Dataset excerpts:
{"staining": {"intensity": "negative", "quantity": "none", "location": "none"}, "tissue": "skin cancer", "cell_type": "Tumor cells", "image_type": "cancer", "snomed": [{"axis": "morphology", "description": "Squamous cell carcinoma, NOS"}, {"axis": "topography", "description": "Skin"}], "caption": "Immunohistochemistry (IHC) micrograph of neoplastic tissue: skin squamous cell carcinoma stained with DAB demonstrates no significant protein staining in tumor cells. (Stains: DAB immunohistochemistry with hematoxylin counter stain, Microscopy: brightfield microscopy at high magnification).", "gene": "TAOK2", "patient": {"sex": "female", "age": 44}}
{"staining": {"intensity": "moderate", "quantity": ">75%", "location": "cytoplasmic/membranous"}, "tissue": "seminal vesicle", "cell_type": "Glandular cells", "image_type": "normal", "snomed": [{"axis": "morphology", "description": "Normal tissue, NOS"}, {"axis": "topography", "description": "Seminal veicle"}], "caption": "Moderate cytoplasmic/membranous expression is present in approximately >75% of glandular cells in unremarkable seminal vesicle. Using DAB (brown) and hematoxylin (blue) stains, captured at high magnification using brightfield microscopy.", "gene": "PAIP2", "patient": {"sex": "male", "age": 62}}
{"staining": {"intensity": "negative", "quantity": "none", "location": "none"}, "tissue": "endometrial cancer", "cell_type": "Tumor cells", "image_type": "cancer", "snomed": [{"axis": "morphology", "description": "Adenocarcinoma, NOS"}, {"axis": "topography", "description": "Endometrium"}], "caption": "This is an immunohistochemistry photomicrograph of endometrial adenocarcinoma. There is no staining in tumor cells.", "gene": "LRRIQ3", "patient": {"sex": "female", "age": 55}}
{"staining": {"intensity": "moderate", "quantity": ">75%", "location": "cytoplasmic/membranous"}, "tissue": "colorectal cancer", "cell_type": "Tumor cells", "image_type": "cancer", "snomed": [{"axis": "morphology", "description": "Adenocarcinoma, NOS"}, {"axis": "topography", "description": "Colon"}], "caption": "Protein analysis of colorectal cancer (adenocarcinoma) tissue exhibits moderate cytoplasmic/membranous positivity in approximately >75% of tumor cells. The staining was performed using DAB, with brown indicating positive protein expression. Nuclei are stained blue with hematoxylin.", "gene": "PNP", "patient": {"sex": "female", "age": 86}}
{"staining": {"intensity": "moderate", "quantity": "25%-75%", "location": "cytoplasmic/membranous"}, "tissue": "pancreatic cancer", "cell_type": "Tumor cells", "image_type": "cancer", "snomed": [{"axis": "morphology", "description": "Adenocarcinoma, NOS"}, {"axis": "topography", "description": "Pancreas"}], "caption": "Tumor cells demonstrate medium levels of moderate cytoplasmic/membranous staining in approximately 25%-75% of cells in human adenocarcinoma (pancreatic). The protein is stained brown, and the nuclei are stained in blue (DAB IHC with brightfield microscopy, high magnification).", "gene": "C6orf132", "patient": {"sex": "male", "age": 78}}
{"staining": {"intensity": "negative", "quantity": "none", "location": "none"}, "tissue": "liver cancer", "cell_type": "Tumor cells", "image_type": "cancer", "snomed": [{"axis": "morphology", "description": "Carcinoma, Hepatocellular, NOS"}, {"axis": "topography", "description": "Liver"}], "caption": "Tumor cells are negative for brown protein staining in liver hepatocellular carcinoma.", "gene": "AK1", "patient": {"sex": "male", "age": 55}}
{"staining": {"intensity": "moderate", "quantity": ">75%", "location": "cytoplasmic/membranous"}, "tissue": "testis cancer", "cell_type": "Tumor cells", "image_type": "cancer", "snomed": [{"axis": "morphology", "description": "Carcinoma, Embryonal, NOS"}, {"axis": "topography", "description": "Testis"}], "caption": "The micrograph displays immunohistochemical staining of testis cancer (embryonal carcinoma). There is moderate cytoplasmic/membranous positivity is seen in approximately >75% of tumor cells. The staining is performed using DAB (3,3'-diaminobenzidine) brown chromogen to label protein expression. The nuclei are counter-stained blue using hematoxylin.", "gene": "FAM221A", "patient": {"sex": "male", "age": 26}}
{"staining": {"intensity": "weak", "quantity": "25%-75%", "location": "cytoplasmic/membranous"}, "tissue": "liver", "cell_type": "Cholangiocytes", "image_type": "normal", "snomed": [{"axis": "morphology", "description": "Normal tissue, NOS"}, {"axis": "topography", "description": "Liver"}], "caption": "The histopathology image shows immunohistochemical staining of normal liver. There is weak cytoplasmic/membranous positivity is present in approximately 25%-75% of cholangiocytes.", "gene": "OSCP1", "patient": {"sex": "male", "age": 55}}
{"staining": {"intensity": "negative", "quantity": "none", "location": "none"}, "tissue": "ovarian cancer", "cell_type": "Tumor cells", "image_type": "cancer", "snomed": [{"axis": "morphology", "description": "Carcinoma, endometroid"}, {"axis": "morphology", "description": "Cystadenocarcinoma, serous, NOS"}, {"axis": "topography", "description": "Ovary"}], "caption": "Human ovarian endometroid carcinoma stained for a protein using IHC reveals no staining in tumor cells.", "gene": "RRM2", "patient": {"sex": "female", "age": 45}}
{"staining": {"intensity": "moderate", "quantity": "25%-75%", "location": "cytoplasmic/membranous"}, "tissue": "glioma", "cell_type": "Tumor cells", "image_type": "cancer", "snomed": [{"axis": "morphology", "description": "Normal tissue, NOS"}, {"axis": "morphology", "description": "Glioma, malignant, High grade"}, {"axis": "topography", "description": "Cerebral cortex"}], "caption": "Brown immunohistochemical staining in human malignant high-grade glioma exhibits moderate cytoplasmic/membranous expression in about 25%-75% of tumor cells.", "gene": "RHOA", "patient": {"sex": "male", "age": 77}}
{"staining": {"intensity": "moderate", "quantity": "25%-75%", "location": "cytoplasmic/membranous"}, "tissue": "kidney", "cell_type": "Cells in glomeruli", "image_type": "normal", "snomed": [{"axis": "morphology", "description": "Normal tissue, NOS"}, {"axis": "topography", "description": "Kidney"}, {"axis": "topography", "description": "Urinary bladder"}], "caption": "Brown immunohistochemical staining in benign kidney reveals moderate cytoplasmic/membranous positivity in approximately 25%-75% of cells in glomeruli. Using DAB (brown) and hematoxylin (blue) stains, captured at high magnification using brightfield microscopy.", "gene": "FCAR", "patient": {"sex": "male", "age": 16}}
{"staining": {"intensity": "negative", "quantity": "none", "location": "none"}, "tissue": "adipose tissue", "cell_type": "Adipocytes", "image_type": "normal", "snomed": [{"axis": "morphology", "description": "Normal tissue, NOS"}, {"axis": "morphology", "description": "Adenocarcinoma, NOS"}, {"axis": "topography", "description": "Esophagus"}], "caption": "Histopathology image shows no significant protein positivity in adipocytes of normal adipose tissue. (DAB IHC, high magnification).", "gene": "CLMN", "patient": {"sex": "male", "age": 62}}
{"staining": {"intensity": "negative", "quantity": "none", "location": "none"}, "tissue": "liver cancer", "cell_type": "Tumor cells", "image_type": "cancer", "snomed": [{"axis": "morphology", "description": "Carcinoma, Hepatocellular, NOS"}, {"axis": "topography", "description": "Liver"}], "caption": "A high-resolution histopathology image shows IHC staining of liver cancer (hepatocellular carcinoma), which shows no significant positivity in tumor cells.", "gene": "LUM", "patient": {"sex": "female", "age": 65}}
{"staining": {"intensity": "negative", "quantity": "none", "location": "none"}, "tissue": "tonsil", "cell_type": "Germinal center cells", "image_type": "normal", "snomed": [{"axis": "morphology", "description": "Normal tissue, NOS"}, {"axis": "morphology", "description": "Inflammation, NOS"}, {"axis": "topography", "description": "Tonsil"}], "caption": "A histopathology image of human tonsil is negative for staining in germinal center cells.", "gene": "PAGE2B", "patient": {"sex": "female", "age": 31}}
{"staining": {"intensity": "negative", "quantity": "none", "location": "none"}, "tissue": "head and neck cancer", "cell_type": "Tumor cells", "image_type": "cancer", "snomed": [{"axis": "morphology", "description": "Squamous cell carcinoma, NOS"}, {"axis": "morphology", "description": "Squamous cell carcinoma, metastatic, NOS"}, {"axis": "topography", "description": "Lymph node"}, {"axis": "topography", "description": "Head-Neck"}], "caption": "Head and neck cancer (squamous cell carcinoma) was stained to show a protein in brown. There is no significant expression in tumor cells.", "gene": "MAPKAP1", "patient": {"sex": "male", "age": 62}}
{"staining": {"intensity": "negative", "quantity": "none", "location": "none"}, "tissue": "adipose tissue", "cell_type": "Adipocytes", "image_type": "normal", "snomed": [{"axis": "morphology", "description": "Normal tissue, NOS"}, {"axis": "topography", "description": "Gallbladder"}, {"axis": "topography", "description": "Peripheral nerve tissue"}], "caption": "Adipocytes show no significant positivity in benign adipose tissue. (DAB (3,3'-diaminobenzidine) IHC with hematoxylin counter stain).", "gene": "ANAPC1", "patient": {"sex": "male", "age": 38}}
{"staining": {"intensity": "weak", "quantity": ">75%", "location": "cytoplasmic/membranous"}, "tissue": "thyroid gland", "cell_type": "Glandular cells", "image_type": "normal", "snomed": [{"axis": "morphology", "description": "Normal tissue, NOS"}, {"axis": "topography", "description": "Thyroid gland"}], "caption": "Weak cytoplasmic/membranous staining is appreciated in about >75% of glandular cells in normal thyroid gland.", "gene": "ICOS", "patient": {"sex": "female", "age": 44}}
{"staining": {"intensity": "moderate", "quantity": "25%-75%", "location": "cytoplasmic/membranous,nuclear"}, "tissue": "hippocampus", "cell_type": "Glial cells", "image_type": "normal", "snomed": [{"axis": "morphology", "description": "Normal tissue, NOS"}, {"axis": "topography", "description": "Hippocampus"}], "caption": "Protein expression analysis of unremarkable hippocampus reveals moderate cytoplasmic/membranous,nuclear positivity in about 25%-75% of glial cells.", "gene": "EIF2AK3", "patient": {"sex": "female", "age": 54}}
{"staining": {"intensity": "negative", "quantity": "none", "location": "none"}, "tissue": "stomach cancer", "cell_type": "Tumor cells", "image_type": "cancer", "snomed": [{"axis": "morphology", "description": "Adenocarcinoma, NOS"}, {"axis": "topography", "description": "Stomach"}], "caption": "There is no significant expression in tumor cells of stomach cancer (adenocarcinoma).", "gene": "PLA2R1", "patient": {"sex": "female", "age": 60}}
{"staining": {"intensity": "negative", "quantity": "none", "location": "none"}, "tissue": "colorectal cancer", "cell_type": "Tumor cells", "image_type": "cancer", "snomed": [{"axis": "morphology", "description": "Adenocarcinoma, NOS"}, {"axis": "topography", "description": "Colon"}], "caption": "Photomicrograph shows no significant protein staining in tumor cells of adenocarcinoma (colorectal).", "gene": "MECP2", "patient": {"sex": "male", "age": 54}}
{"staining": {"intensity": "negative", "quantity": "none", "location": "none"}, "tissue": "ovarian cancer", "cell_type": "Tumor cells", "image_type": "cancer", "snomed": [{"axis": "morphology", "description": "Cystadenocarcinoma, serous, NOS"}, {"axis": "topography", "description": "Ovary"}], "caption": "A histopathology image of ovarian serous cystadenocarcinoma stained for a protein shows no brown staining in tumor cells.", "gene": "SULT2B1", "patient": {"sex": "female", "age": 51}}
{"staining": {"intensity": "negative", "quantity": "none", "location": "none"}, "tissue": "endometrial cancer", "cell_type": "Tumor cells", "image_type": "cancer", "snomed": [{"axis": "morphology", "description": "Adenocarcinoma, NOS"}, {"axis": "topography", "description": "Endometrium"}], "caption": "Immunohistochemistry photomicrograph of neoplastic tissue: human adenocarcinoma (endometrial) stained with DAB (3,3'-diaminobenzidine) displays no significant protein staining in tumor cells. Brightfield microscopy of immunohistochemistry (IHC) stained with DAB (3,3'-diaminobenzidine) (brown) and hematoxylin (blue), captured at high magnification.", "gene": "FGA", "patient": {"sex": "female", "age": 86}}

### EXERCISE
Retype the records above from the very first line down to the line with "is an immunohistochemistry", keeping both of those lines. Include nothing beyond them.

### ANSWER AREA
{"staining": {"intensity": "negative", "quantity": "none", "location": "none"}, "tissue": "skin cancer", "cell_type": "Tumor cells", "image_type": "cancer", "snomed": [{"axis": "morphology", "description": "Squamous cell carcinoma, NOS"}, {"axis": "topography", "description": "Skin"}], "caption": "Immunohistochemistry (IHC) micrograph of neoplastic tissue: skin squamous cell carcinoma stained with DAB demonstrates no significant protein staining in tumor cells. (Stains: DAB immunohistochemistry with hematoxylin counter stain, Microscopy: brightfield microscopy at high magnification).", "gene": "TAOK2", "patient": {"sex": "female", "age": 44}}
{"staining": {"intensity": "moderate", "quantity": ">75%", "location": "cytoplasmic/membranous"}, "tissue": "seminal vesicle", "cell_type": "Glandular cells", "image_type": "normal", "snomed": [{"axis": "morphology", "description": "Normal tissue, NOS"}, {"axis": "topography", "description": "Seminal veicle"}], "caption": "Moderate cytoplasmic/membranous expression is present in approximately >75% of glandular cells in unremarkable seminal vesicle. Using DAB (brown) and hematoxylin (blue) stains, captured at high magnification using brightfield microscopy.", "gene": "PAIP2", "patient": {"sex": "male", "age": 62}}
{"staining": {"intensity": "negative", "quantity": "none", "location": "none"}, "tissue": "endometrial cancer", "cell_type": "Tumor cells", "image_type": "cancer", "snomed": [{"axis": "morphology", "description": "Adenocarcinoma, NOS"}, {"axis": "topography", "description": "Endometrium"}], "caption": "This is an immunohistochemistry photomicrograph of endometrial adenocarcinoma. There is no staining in tumor cells.", "gene": "LRRIQ3", "patient": {"sex": "female", "age": 55}}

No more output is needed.